J Neurol Surg A Cent Eur Neurosurg 2013; 74(S 01): e45-e49
DOI: 10.1055/s-0032-1330120
Case Report
Georg Thieme Verlag KG Stuttgart · New York

Endoscopic Third Ventriculostomy for Hydrocephalus Due to Unruptured Pineal AVM: Case Report and Review of the Literature

Adam Tucker
1   Department of Neurosurgery, Nishinomiya Kyoritsu Neurosurgical Hospital, Nishinomiya, Japan
,
Yoji Tamura
2   Department of Neurosurgery, Osaka Medical College, Takatsuki, Japan
,
Kenichiro Hanabusa
1   Department of Neurosurgery, Nishinomiya Kyoritsu Neurosurgical Hospital, Nishinomiya, Japan
,
Hiroji Miyake
1   Department of Neurosurgery, Nishinomiya Kyoritsu Neurosurgical Hospital, Nishinomiya, Japan
,
Masao Tsuji
1   Department of Neurosurgery, Nishinomiya Kyoritsu Neurosurgical Hospital, Nishinomiya, Japan
,
Tohru Ukita
1   Department of Neurosurgery, Nishinomiya Kyoritsu Neurosurgical Hospital, Nishinomiya, Japan
,
Takehisa Ohmura
1   Department of Neurosurgery, Nishinomiya Kyoritsu Neurosurgical Hospital, Nishinomiya, Japan
› Author Affiliations
Further Information

Publication History

23 August 2011

02 March 2012

Publication Date:
20 February 2013 (online)

Abstract

Introduction Arteriovenous malformations (AVM) are considered to be static congenital lesions; however, a subset may possess dynamic pathophysiological capabilities of growth, regression or other morphological changes with time. We report on an adult patient harboring a pineal AVM who presented with progressive symptoms of obstructive hydrocephalus and was successfully treated by endoscopic third ventriculostomy (ETV).

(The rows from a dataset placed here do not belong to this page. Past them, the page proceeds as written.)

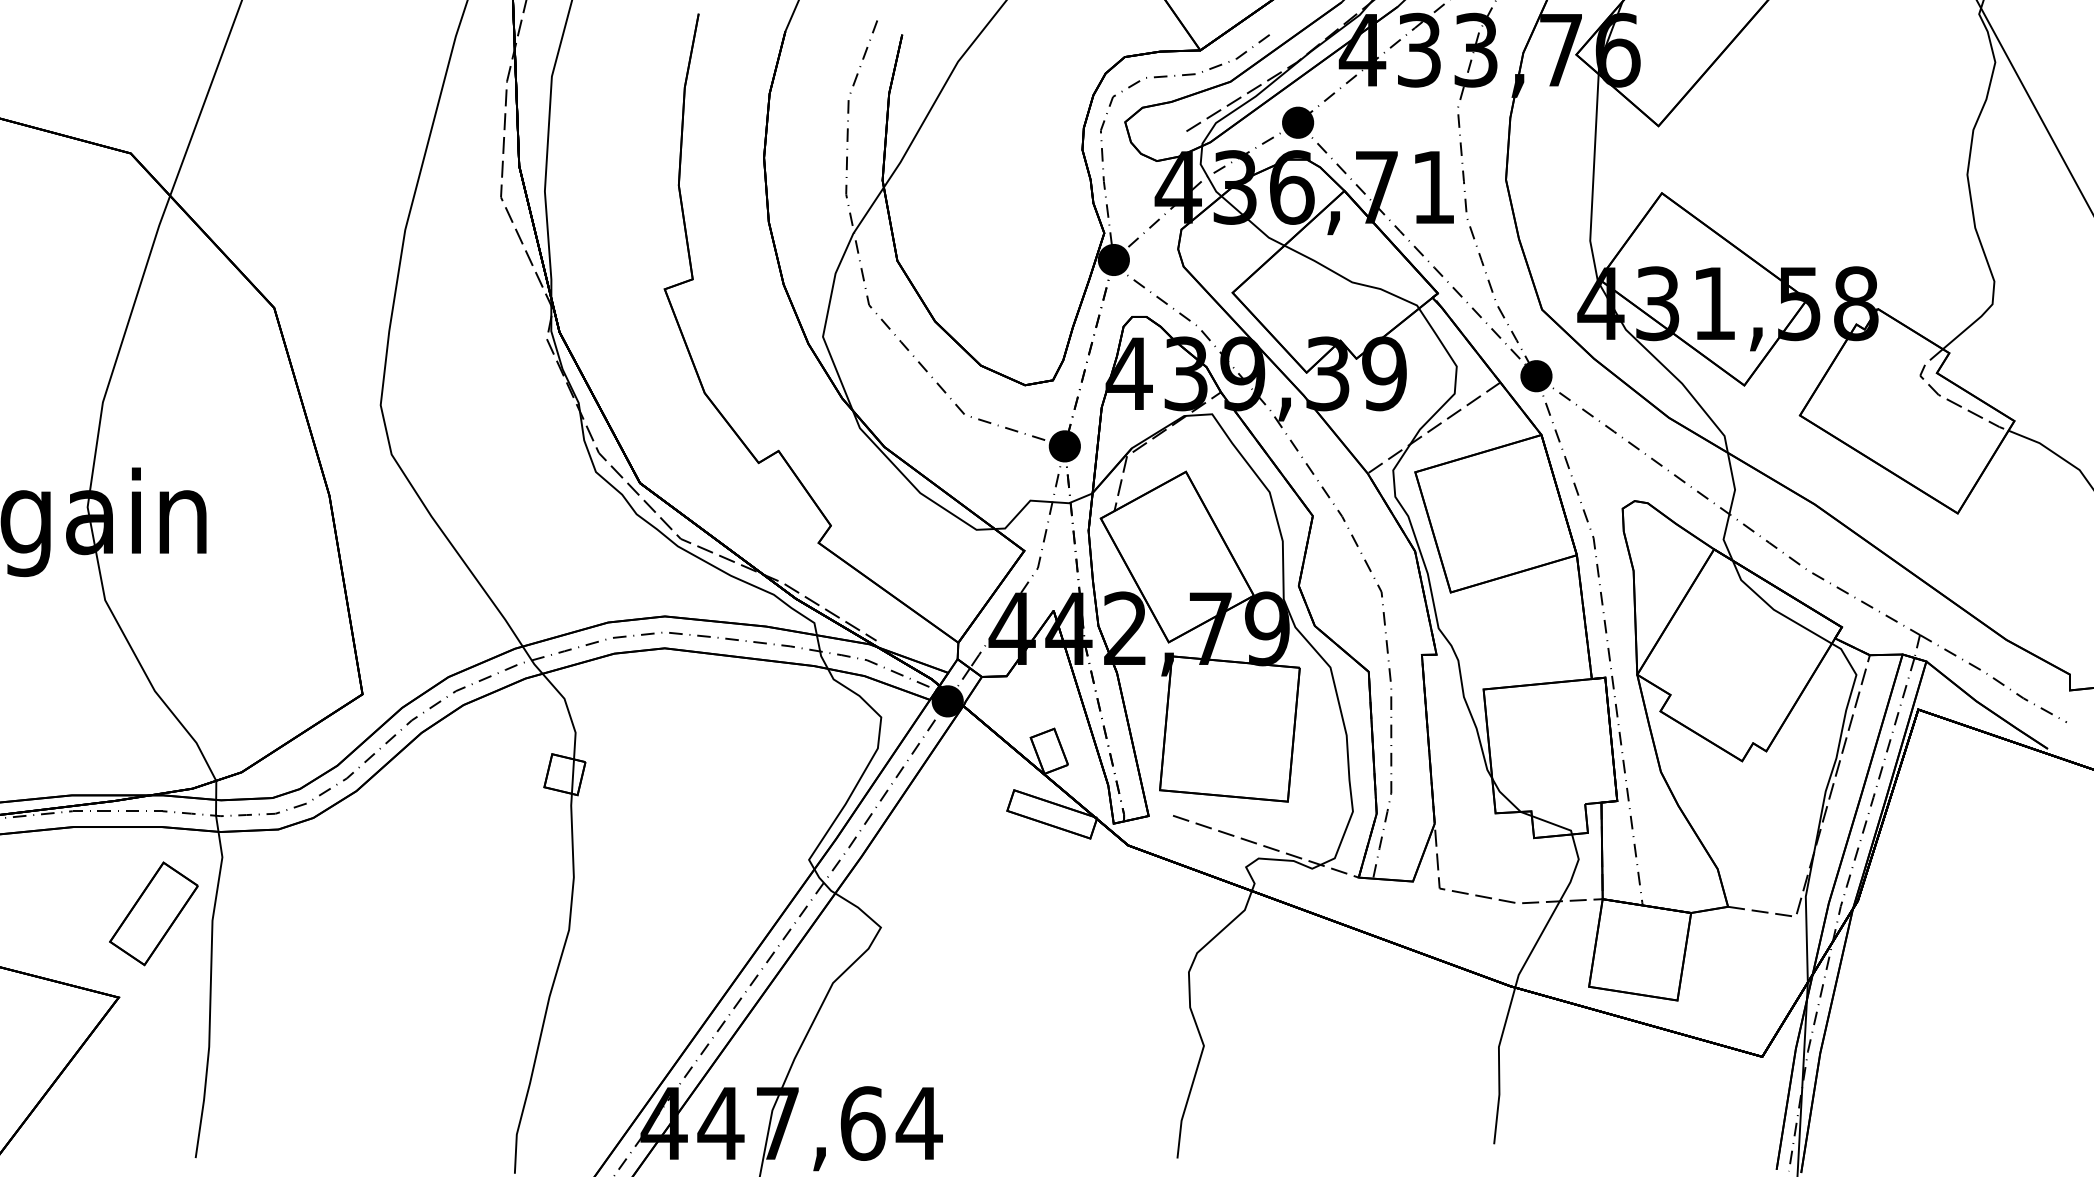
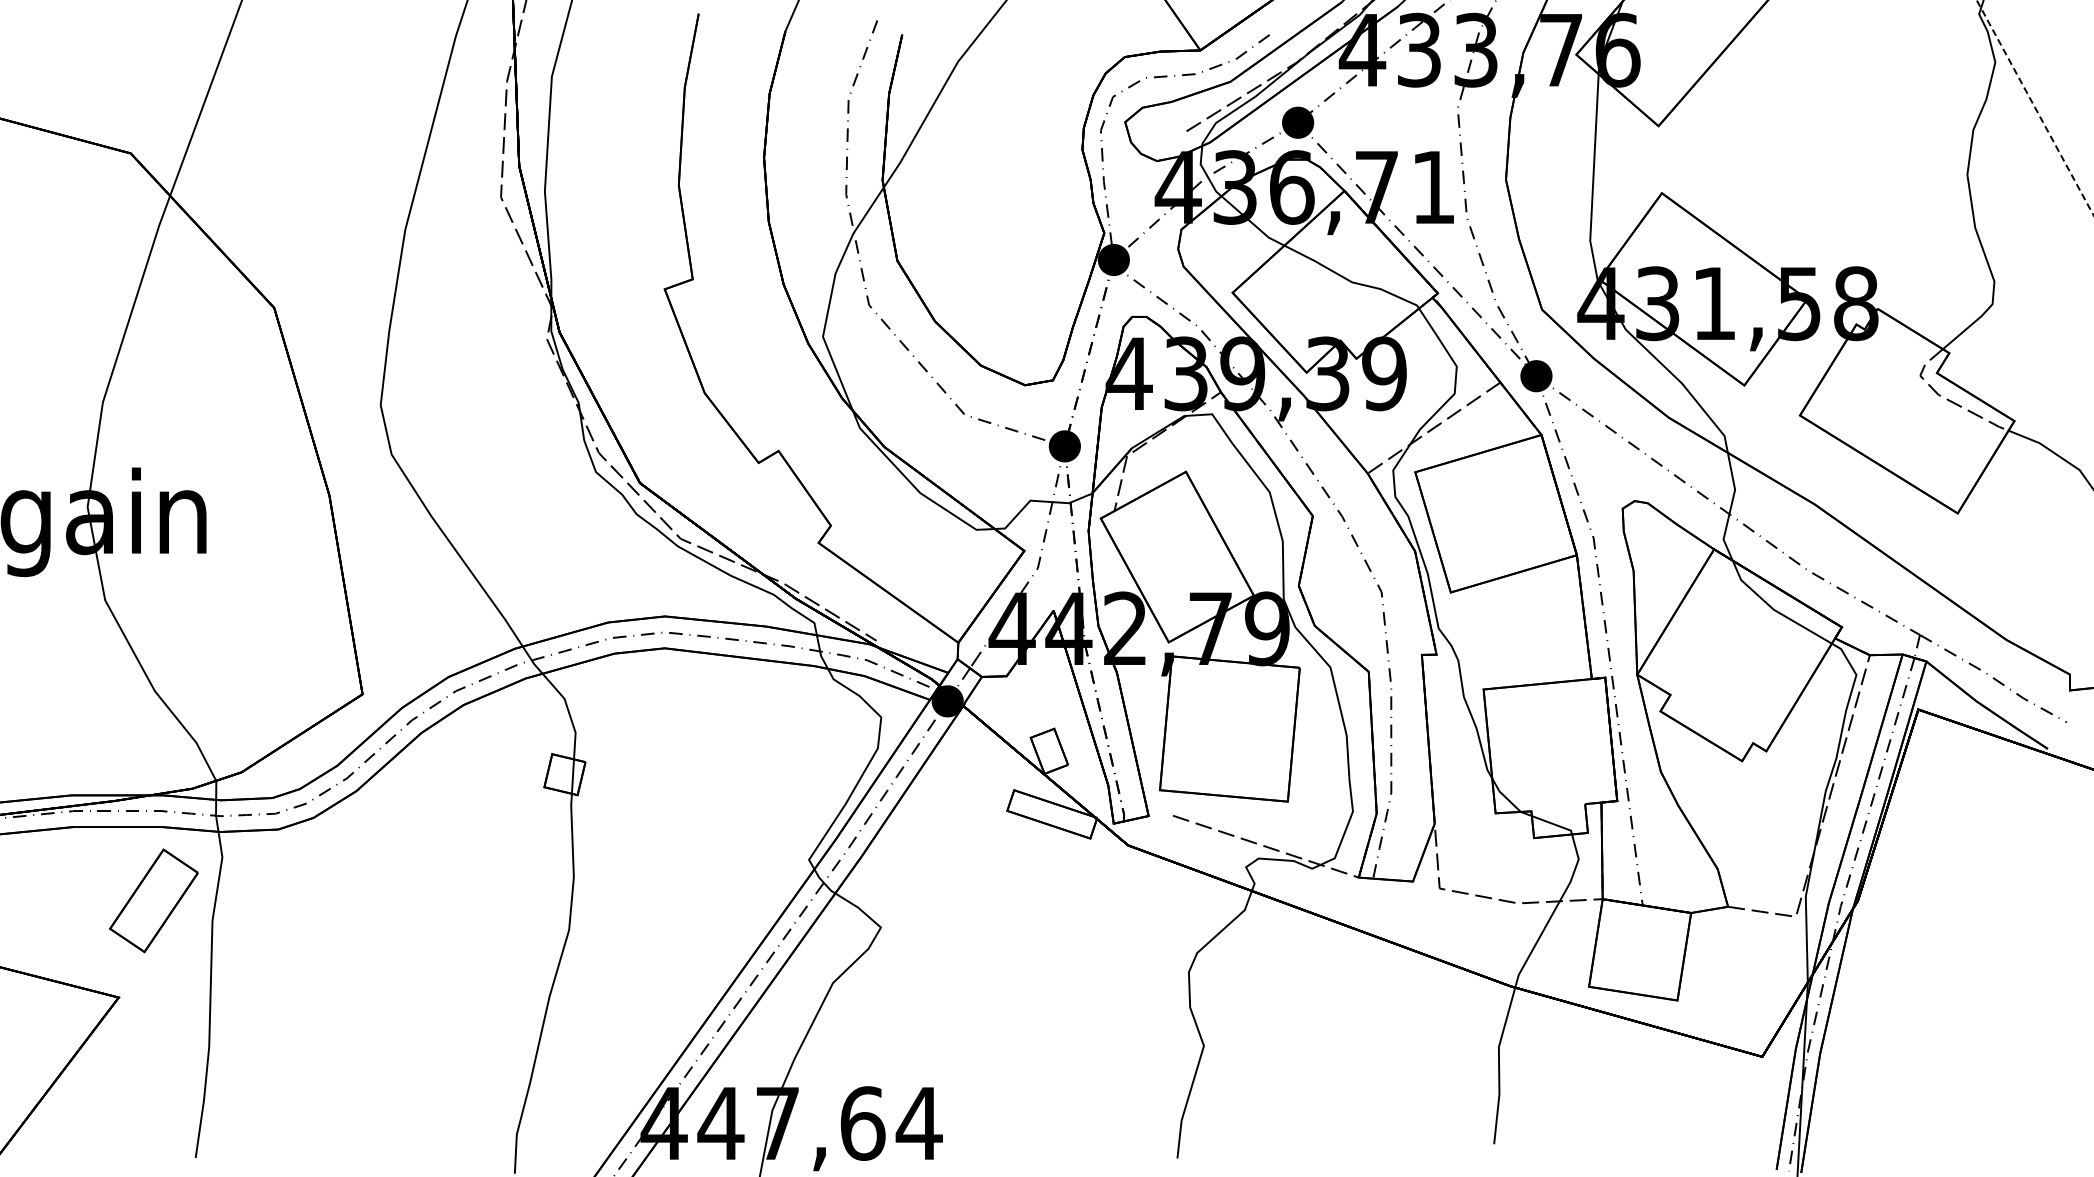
line at (2035, 108): solid -> dashed
part at (153, 913) position: (153, 913) -> (153, 900)
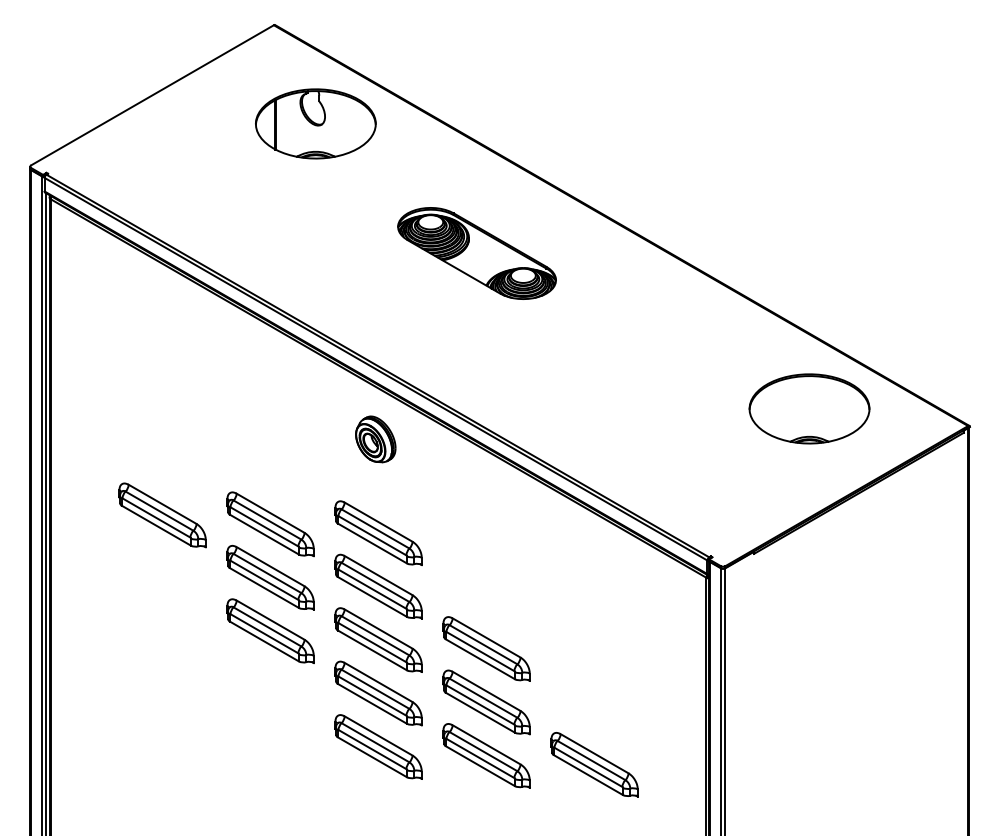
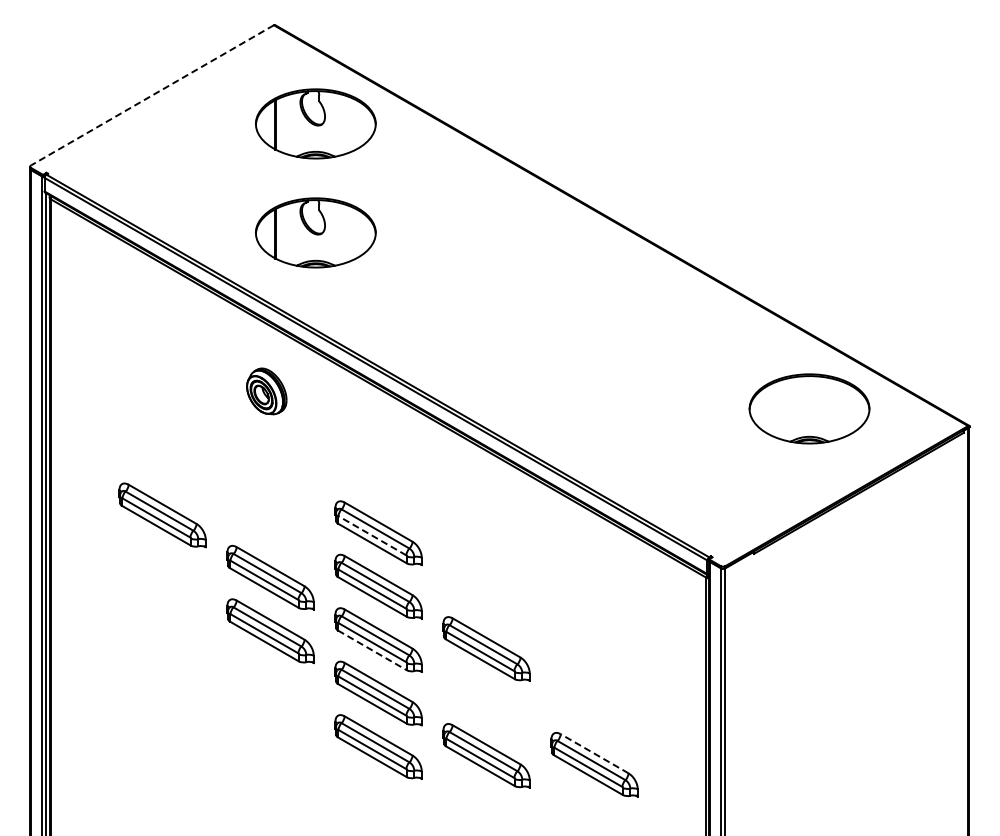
line at (152, 95): solid -> dashed
part at (315, 232): none -> present
part at (476, 253): present -> none
part at (375, 439) position: (375, 439) -> (266, 391)
part at (270, 524): present -> none
line at (372, 535): solid -> dashed
line at (372, 650): solid -> dashed
part at (486, 702): present -> none
line at (594, 753): solid -> dashed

Clinical presentation This 63-year-old man was incidentally diagnosed 8 years previously with an asymptomatic unruptured pineal AVM and followed conservatively until he developed a progressive impairment in consciousness with gait apraxia and incontinence over a period of 2 months. Magnetic resonance imaging (MRI) revealed obstructive hydrocephalus due to nidal compression at the level of the aqueduct. Treatment by ETV resulted in resolution of neurological deficits and ventriculomegaly without evidence of complications at 18-months follow-up.

Conclusion Treatment by ETV in adults with obstructive hydrocephalus due to deep pineal AVMs is a reasonable option in selected cases. A discussion of the pathological mechanisms and therapeutic options for this rare entity is presented.